- _WORK INSTRUCTION 1_: Update the song book blurb: give the text again, starting at "Ever wondered whether" and ending at "world’s best-loved songs.", with "intriguing" changed to "fascinating".
- _WORK INSTRUCTION 2_: Shorten the paragraph of the song book blurb that begins "Ever wondered how a" while keeping its main facts.

- _READING PASSAGE_:
The 40 songs:-
Memory (Cats); Love Me Tender;
Edelweiss; For He’s A Jolly Good
Fellow; The Star-Spangled Banner;
Danny Boy; Auld Lang Syne;
Hello Dolly!; Lili Marlene;
Somewhere Over the Rainbow; Yesterday;
White Christmas; Amazing Grace;
Home Sweet Home; Moon River;
Twinkle, Twinkle, Little Star;
Begin the Beguine; God Save the
King/Queen; I Don’t Know How
to Love Him; Rudolph the Red-Nosed
Reindeer; Galway Bay;
I Could Have danced All Night;
Blue Moon; You Made Me Love You;
Silent Night; Beyond the Blue
Horizon; Ave Maria; Now
is the Hour; Mad Dogs and Englishmen;
Falling in Love Again; Happy
Birthday; Candle in the Wind;
Waltzing Matilda; Send in the
Clowns; Greensleeves;
The Loveliest Night of the Year;
Bali Ha’i; You Don’t Have to
say You Love Me; It’s a Long
Way to Tipperary.
Ever wondered how a
song originated, the story behind it?
Ever wondered whether the music comes
before the lyrics or vice versa,
or speculated about the people or
things that might have influenced the
words? Well this intriguing little book
offers such information on forty of
the world’s best-loved songs.

- _DATA_:

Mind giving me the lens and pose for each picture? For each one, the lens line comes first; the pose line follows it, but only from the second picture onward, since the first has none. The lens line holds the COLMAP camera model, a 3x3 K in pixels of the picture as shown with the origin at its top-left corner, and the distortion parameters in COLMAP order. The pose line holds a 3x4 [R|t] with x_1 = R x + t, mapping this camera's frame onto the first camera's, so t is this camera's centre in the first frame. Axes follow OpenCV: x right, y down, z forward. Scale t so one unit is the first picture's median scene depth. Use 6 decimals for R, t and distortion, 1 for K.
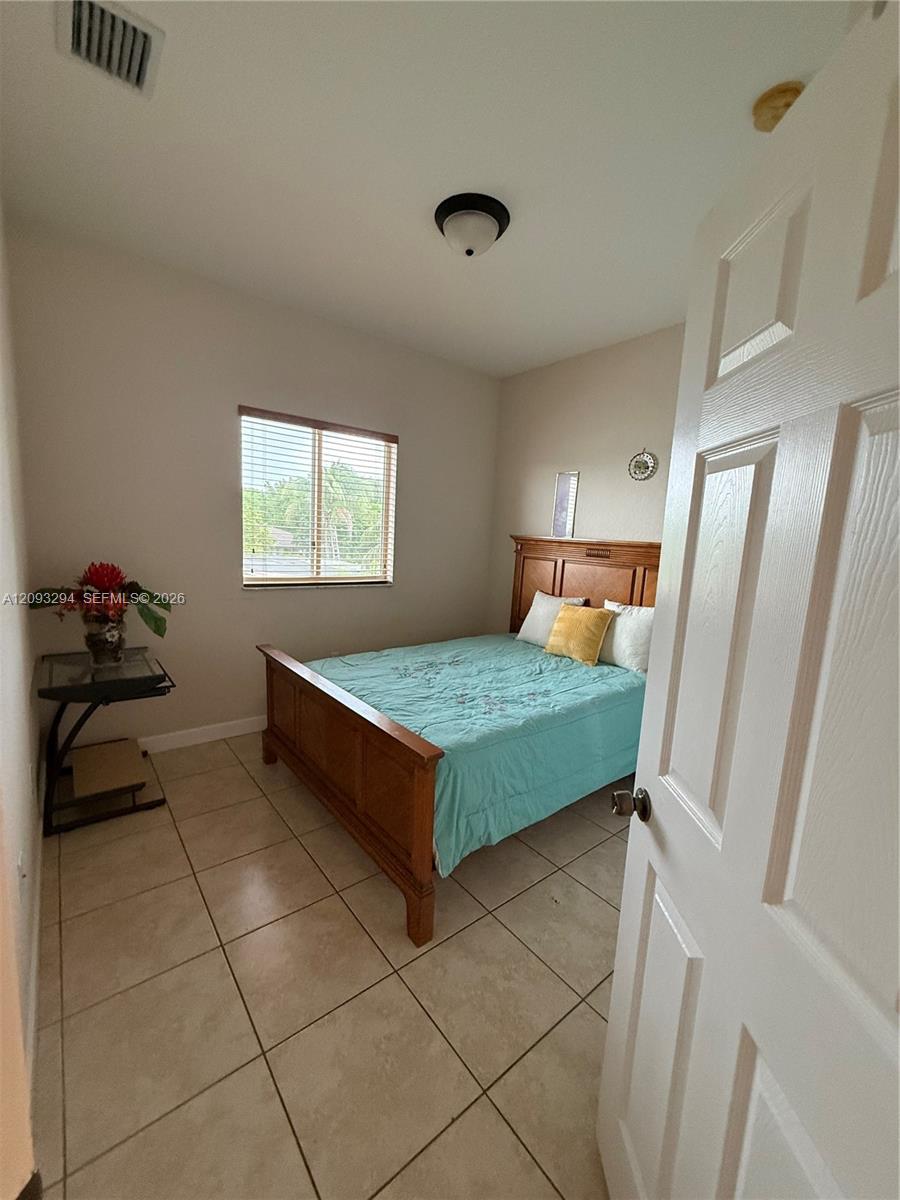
lens RADIAL K [[479.9, 0, 453.6], [0, 479.9, 602.0], [0, 0, 1]] dist [-0.000215, -0.000052]
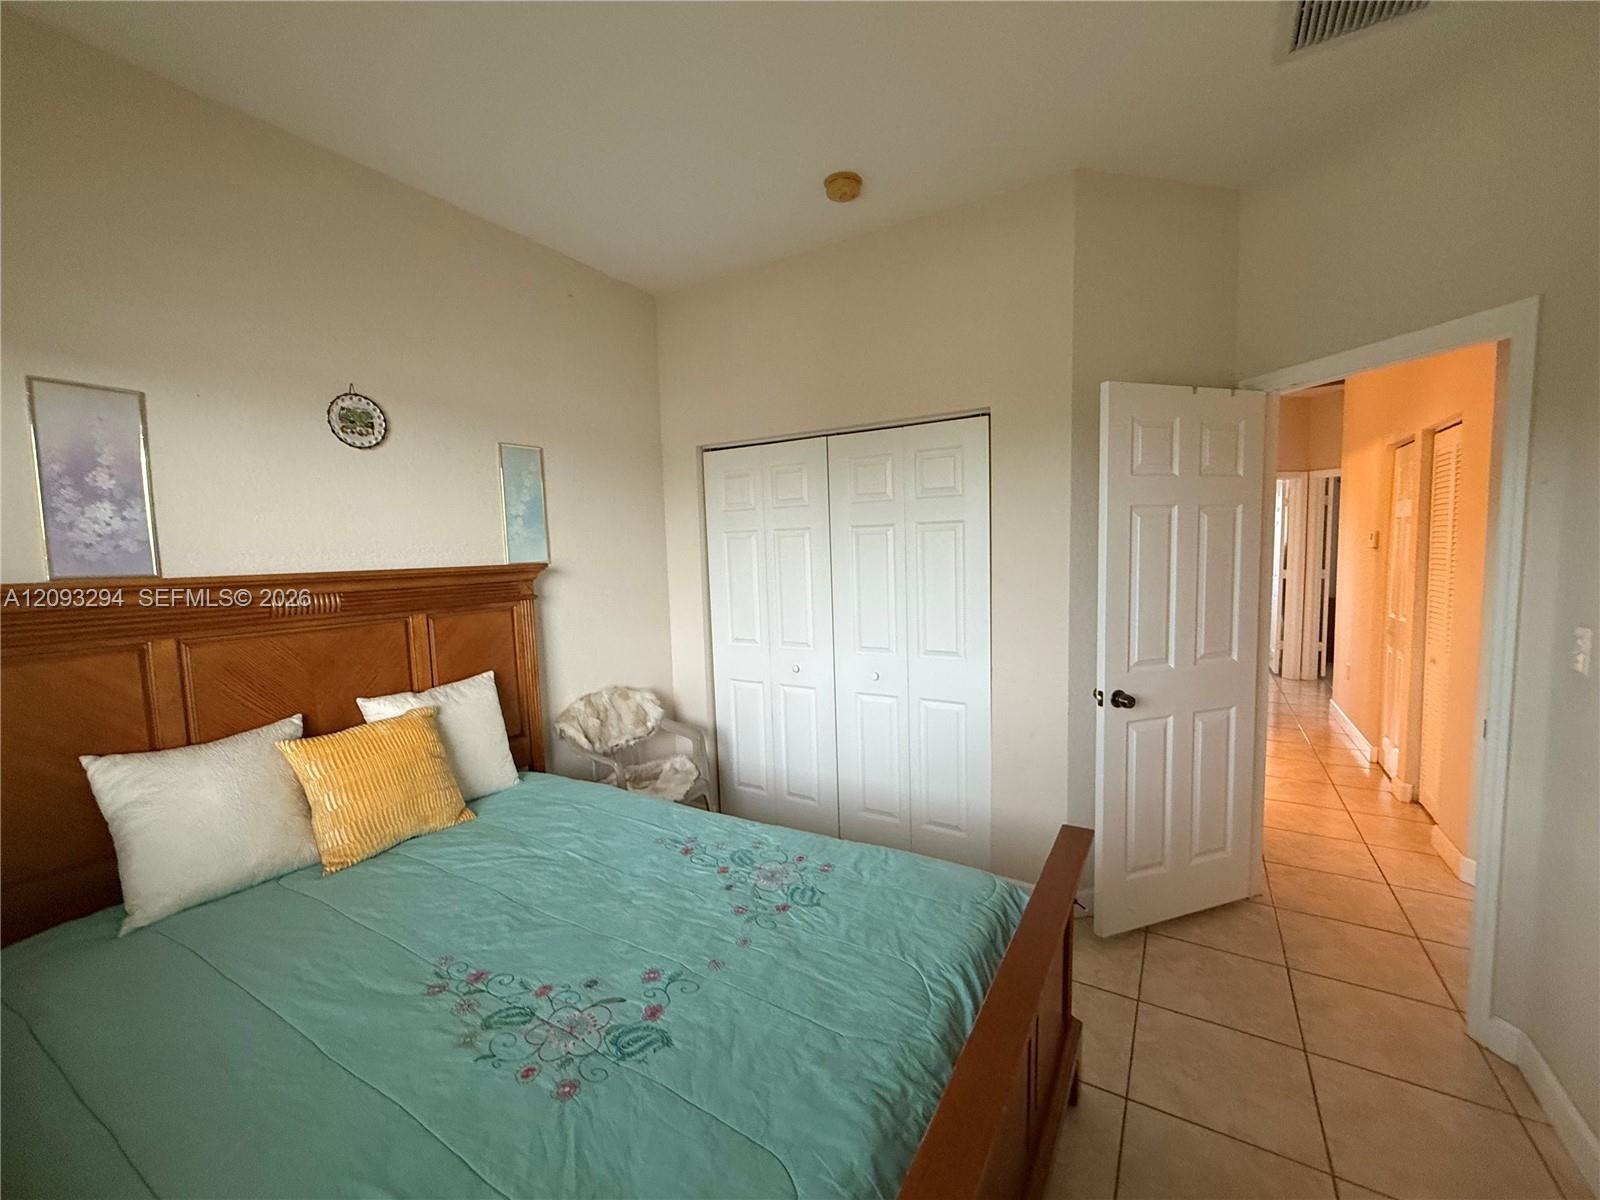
lens RADIAL K [[639.8, 0, 799.8], [0, 639.8, 595.9], [0, 0, 1]] dist [-0.000215, -0.000052]
pose [[-0.333331, -0.116126, 0.935631, -0.485433], [0.130119, 0.977223, 0.167644, -0.184568], [-0.933788, 0.177625, -0.310629, 0.959778]]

- _EXERCISE RESPONSE 1_:
Ever wondered whether the music comes
before the lyrics or vice versa,
or speculated about the people or
things that might have influenced the
words? Well this fascinating little book
offers such information on forty of
the world’s best-loved songs.

- _EXERCISE RESPONSE 2_: This book covers forty of the world's best-loved songs: how each originated and the story behind it, whether the music or the lyrics came first, and the people or things that might have influenced the words.